Lassen Sie uns noch über eine interessante Episode sprechen. Sie wollten – wenn das stimmt – massiv in deutsch-deutsche Geschichte eingreifen.
Ich ahne, worauf Sie hinaus wollen. Aber ganz so hoch würde ich das nicht hängen.
Aber die Fakten sind doch, dass Sie in Dessau geboren wurden, irgendwann diese DDR nicht mehr ertragen haben und in West-Berlin den DDR-Staatschef Walter Ulbricht erschießen wollten.
Stimmt alles – das ist richtig.
Und wie wollten Sie Ulbrichts Leben ein Ende setzen?
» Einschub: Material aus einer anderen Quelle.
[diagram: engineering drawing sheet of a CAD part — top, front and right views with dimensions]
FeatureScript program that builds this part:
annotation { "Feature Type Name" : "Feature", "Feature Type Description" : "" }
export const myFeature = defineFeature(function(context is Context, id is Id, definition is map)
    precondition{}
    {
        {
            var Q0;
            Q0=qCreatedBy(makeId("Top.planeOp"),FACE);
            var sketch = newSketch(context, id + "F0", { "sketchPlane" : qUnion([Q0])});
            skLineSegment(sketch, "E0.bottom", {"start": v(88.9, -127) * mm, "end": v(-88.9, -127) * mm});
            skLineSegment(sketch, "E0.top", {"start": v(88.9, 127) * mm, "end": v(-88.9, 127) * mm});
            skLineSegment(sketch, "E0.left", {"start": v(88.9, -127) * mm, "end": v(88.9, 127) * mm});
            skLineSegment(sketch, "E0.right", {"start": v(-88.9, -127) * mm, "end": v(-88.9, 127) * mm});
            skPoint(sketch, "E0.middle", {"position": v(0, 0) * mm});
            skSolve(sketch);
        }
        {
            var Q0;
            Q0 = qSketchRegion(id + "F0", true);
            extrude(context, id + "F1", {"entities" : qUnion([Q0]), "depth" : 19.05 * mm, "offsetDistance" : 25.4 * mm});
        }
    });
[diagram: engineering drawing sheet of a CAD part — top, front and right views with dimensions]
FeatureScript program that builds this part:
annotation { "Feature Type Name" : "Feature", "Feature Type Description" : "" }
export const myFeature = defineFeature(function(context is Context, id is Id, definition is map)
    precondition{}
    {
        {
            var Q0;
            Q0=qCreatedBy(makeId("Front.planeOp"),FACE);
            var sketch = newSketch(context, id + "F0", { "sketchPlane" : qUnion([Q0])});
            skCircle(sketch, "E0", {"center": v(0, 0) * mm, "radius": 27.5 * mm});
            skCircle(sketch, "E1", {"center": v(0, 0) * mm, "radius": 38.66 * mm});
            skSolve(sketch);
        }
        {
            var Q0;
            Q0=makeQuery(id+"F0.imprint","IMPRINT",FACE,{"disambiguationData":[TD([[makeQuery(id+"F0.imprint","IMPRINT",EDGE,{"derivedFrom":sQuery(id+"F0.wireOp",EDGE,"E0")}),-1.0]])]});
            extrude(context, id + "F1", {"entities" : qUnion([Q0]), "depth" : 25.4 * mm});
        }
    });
Jede Woche spielte Ulbricht in der Nähe der Walter-Seelenbinder-Halle Tennis. Und wir - eine Gruppe von Studenten und ich – hatten uns in unserem jugendlichen Leichtsinn vorgenommen, Ulbricht aus der fahrenden S-Bahn heraus zu erschießen.
Woran ist es gescheitert?
Zum einen konnte niemand von uns – da wir keine Experten waren – sagen, welche ballistische Kurve eine Kugel nimmt, wenn sie aus einem fahrenden Zug abgefeuert wird. Außerdem gab es noch unsere Freundinnen, die uns händeringend davon abrieten, das zu tun. Mit dem kleinen Hinweis, dass wir alle ja vielleicht doch noch ein bisschen länger leben wollten.
Das hätte auf jeden Fall die Geschichte verändert.
Möglich. Die größte Strafe für Ulbricht wäre es allerdings gewesen, wenn er den Zusammenbruch der DDR noch miterlebt hätte. Das haben wir nun leider nicht hingekriegt. Er hat vorher den Löffel abgegeben. Aber das, was damals in unseren Hirnen rumspukte, ist quasi so, wie sich Klein Moritz die Politik vorstellt.